**OPDRACHT 1**
Noem alle personen die in de aangeleverde tekst over Jung bij naam worden genoemd.

**AANGELEVERDE TEKST**
══════

Achteraf bezien ging het mij ook niet zozeer het ervaren, als wel om het verklaren. Ik ben in 1970 – na twee mislukte studies – kunstgeschiedenis gaan studeren, nadat ik Herinneringen, dromen, gedachten van Jung had gelezen. Lange tijd was Jung mijn opstap naar de kunst, en mijn afstap vanuit de religie & de psychose. Voor mijn kandidaatsscriptie bij professor Jaffé – in 1974 – koos ik een onderwerp dat direct met Jung te maken had. Ik ontdekte een archetype in het werk van de Belgische surrealist Paul Delvaux. Daarna heb ik het afgeleerd, om voor mijn fascinatie voor Jung uit te komen. Jaffé behoorde tot een verdwijnende generatie kunsthistorici die Jung nog serieus nam. Daarna kwam Marx in de mode op de universiteiten.

══════

**GEGEVENS**
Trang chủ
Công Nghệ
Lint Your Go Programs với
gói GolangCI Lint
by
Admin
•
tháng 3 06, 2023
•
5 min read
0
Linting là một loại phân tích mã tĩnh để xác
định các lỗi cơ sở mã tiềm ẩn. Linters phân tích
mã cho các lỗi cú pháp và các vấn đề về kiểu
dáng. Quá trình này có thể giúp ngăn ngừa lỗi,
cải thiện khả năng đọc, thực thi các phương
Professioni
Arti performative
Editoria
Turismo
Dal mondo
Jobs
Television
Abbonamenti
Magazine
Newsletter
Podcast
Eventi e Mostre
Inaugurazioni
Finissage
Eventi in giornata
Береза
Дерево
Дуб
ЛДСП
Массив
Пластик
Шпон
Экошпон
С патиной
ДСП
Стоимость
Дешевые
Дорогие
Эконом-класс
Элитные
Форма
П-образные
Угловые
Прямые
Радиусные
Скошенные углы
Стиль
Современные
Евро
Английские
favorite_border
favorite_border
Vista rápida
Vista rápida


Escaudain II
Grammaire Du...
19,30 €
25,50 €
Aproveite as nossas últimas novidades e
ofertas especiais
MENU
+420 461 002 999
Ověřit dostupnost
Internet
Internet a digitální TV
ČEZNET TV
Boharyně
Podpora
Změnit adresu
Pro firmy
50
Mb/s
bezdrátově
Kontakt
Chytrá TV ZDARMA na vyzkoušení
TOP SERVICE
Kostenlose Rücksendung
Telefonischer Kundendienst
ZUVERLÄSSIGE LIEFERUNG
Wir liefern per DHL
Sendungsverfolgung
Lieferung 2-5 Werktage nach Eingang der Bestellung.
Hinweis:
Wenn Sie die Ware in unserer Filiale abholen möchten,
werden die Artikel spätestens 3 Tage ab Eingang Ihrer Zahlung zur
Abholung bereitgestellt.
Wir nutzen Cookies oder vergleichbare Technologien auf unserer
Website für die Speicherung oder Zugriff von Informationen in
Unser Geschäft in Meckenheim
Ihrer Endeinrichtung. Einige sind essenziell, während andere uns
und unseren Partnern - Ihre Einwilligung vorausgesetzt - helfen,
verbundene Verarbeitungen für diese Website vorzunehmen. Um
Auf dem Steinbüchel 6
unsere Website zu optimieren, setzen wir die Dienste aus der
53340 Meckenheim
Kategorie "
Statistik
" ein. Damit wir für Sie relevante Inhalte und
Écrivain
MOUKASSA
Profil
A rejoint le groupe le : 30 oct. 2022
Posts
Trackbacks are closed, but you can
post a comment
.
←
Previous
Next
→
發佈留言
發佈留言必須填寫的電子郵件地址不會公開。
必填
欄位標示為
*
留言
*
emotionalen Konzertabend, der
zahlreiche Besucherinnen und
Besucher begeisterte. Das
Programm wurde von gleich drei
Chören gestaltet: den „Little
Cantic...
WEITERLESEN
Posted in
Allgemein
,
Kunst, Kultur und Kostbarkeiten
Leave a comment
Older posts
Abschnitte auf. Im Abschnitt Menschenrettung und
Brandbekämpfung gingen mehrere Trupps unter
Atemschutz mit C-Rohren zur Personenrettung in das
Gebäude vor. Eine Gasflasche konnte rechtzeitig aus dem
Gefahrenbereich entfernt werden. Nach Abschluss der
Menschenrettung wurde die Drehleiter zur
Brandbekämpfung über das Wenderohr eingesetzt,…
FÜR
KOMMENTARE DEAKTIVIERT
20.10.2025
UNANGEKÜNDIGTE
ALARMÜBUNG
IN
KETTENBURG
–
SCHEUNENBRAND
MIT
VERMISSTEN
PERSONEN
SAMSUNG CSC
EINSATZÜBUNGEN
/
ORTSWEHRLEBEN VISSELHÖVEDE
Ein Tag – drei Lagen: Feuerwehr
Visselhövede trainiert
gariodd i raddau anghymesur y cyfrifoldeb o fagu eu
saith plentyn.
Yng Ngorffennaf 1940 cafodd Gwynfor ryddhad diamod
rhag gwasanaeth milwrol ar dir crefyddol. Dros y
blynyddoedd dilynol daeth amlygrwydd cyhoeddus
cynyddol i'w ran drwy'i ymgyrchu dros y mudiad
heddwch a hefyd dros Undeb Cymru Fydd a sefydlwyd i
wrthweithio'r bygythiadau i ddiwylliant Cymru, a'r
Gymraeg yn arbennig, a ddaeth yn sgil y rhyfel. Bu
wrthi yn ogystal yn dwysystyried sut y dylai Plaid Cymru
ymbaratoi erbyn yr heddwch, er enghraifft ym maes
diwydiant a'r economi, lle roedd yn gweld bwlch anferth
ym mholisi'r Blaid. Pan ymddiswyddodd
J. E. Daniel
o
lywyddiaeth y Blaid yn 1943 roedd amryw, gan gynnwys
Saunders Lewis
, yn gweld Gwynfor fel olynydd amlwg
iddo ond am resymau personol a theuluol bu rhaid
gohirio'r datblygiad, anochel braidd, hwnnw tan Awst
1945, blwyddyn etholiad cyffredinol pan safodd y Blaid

══════

**OPDRACHT 2**
Herschrijf de rijen, van het begin tot en met de regel met "Wir nutzen Cookies". Vervang daarbij "Newsletter" door "Nieuwsbrief" en laat al het overige ongewijzigd.

**SCHRIFTELIJK ANTWOORD 1**
Jung, professor Jaffé, Paul Delvaux, Marx

**SCHRIFTELIJK ANTWOORD 2**
Trang chủ
Công Nghệ
Lint Your Go Programs với
gói GolangCI Lint
by
Admin
•
tháng 3 06, 2023
•
5 min read
0
Linting là một loại phân tích mã tĩnh để xác
định các lỗi cơ sở mã tiềm ẩn. Linters phân tích
mã cho các lỗi cú pháp và các vấn đề về kiểu
dáng. Quá trình này có thể giúp ngăn ngừa lỗi,
cải thiện khả năng đọc, thực thi các phương
Professioni
Arti performative
Editoria
Turismo
Dal mondo
Jobs
Television
Abbonamenti
Magazine
Nieuwsbrief
Podcast
Eventi e Mostre
Inaugurazioni
Finissage
Eventi in giornata
Береза
Дерево
Дуб
ЛДСП
Массив
Пластик
Шпон
Экошпон
С патиной
ДСП
Стоимость
Дешевые
Дорогие
Эконом-класс
Элитные
Форма
П-образные
Угловые
Прямые
Радиусные
Скошенные углы
Стиль
Современные
Евро
Английские
favorite_border
favorite_border
Vista rápida
Vista rápida


Escaudain II
Grammaire Du...
19,30 €
25,50 €
Aproveite as nossas últimas novidades e
ofertas especiais
MENU
+420 461 002 999
Ověřit dostupnost
Internet
Internet a digitální TV
ČEZNET TV
Boharyně
Podpora
Změnit adresu
Pro firmy
50
Mb/s
bezdrátově
Kontakt
Chytrá TV ZDARMA na vyzkoušení
TOP SERVICE
Kostenlose Rücksendung
Telefonischer Kundendienst
ZUVERLÄSSIGE LIEFERUNG
Wir liefern per DHL
Sendungsverfolgung
Lieferung 2-5 Werktage nach Eingang der Bestellung.
Hinweis:
Wenn Sie die Ware in unserer Filiale abholen möchten,
werden die Artikel spätestens 3 Tage ab Eingang Ihrer Zahlung zur
Abholung bereitgestellt.
Wir nutzen Cookies oder vergleichbare Technologien auf unserer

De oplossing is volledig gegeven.